Article

What’s a Digital Lending Ecosystem and Why Should Credit Unions Care?

businessman holding abstract line drawings of a network
By Alex Johnson

2 minutes

Financial institutions aiming for long-term success need to revamp the way they think about digital transformation.

This article is reprinted with permission from the original.

There’s a great line in the movie The Princess Bride: “You keep using that word. I do not think it means what you think it means.”

“Inconceivable” is the word the movie character was referring to, but if we were to apply this quote to the financial services industry then the word that is constantly being used is “digital transformation”—and based on Cornerstone Advisors’ research, most credit unions have no idea what it means.

In our annual "What’s Going on in Banking" survey, Cornerstone asked executives at mid-size banks and credit unions, “What new products or services does your institution plan to launch in 2021?”

The number one answer was digital account opening, which tied with existing system modifications/improvements.

This is a perfect window into most financial institutions’ thinking on digital transformation: “There’s nothing wrong with our products. We’re losing ground to neobanks and other fintech companies because we haven’t digitized the delivery of our existing products and services. Therefore, our first priority for digital transformation must be digital account opening.”

I have bad news—there is something wrong with most credit unions’ products. It’s why traditional banks and credit unions of every size are losing ground to neobanks in the fight over primary checking accounts. It’s why buy now, pay later has suddenly become one of the hottest sectors in consumer banking. It’s why Stripe is the most highly valued venture-backed private company in the U.S.

The trait that all these companies share is that they are laser-focused on solving the entirety of their target customers’ problems.
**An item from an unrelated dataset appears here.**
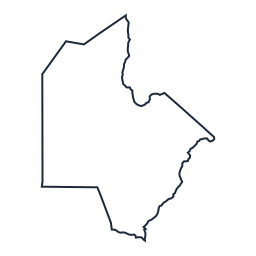 outline of Matões do Norte, Maranhão, Brazil
{"feature_id": "56859067B74601498618575", "entity_name": "Matões do Norte", "entity_type": "district", "adm_level": 2, "iso_a3": "BRA", "parent_name": "Brazil", "parent_adm1": "Maranhão", "projection": "robinson", "projection_center": [-44.413, -3.75], "detail": "fine", "context": "isolated", "style": "outline", "palette": "slate", "viewbox_px": 256, "rotation_deg": 0, "n_neighbors": 0, "source": "geoboundaries", "source_scale": "gbopen_adm2", "svg_char_len": 1958}
<svg xmlns="http://www.w3.org/2000/svg" viewBox="0 0 256 256"><path d="M42.5,181.5L41.8,186.7L97.3,187.3L100.3,194.5L110.9,222.7L111.8,229.6L114.6,229.6L116.5,230.6L118.6,232.2L120.9,232.7L122.5,232.4L124.7,232.6L127.1,233.6L129.3,234.6L131.6,234.9L133.9,234.5L135.5,235.6L135.9,237.6L138.3,237.2L140.4,237.2L142.0,237.7L143.3,239.4L145.0,240.6L144.8,238.5L145.4,235.6L145.4,232.8L144.2,229.6L145.7,229.0L143.6,227.0L146.0,224.8L147.4,223.2L148.0,221.5L149.3,220.6L151.6,219.6L154.5,217.3L156.1,216.0L157.2,214.3L158.4,210.5L158.8,207.8L159.6,206.2L161.5,205.4L163.5,202.8L166.4,201.0L168.4,199.1L171.5,198.2L173.4,196.7L173.3,194.3L175.0,193.0L175.9,190.5L177.0,188.5L178.3,186.9L179.8,185.6L180.8,183.8L182.2,181.9L181.2,179.8L180.6,178.2L179.7,176.2L179.4,173.9L179.7,172.0L180.4,170.0L181.1,168.2L182.2,166.4L182.4,163.1L184.1,161.3L186.2,161.3L187.9,161.0L188.3,159.2L189.9,157.7L190.2,155.6L187.9,152.6L189.6,151.1L190.6,148.8L192.5,147.9L194.5,146.0L196.4,144.1L197.4,141.6L199.2,140.9L200.2,139.4L202.0,139.2L203.5,138.6L205.3,138.4L207.2,138.5L208.4,140.4L210.3,141.5L212.6,140.7L214.2,139.2L214.1,137.1L207.7,131.4L205.6,129.4L196.3,121.1L193.3,118.4L190.5,116.0L182.2,108.5L164.5,93.0L159.8,94.9L157.7,93.8L154.5,93.7L151.5,94.5L149.7,96.4L149.8,99.5L148.4,102.4L146.4,102.8L145.0,104.5L143.6,105.2L141.3,106.1L138.7,105.3L136.4,104.0L134.2,101.6L133.6,99.1L133.0,97.3L132.7,94.9L132.3,93.0L132.4,90.6L130.6,89.2L129.9,87.5L128.3,87.4L126.6,87.4L124.8,85.4L123.4,84.2L122.9,82.5L122.3,79.7L122.0,76.7L122.8,74.4L122.4,72.2L123.5,68.7L124.0,67.0L123.9,64.9L124.4,63.2L125.2,61.7L125.7,59.6L127.9,57.5L129.2,55.8L128.5,53.4L127.8,51.4L127.8,48.0L128.1,45.7L128.3,42.6L129.9,39.5L128.4,37.7L128.4,34.5L127.9,31.9L127.9,29.4L128.4,25.2L128.7,22.8L128.0,21.3L126.4,19.4L125.7,17.4L125.8,15.4L100.0,33.0L87.3,42.0L83.9,44.4L66.0,41.3L42.3,74.2L42.3,80.1L42.4,120.0L42.4,131.3L42.5,175.3L42.5,181.5Z" fill="none" stroke="#1e293b" stroke-width="2"/></svg>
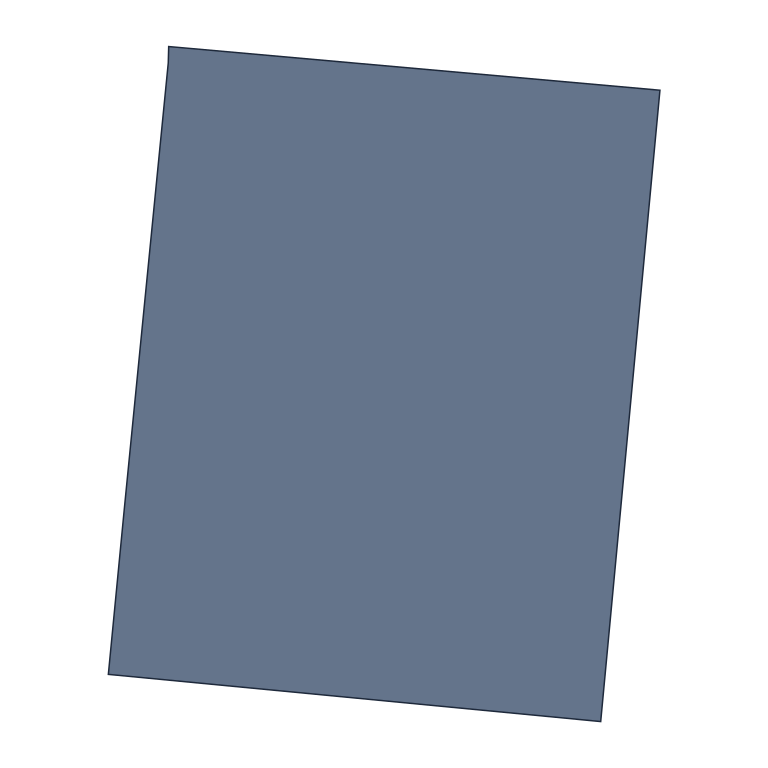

This means building innovative financial products, yes, but more importantly, it means embedding those products into larger, interconnected ecosystems where their customers can go to address bigger, more meaningful problems; problems that often have little to do with financial services in the minds of those customers.

The shift from products to ecosystems is having a profound impact on the competitive dynamics within the financial services industry. Credit unions that hope to successfully navigate this shift and position themselves for long-term success need to completely revamp the way they are thinking about digital transformation and focus, first and foremost, on building digital ecosystems for their customers.

Alex Johnson is director/research/fintech at CUES strategic partner Cornerstone Advisors LLC, Scottsdale, Arizona.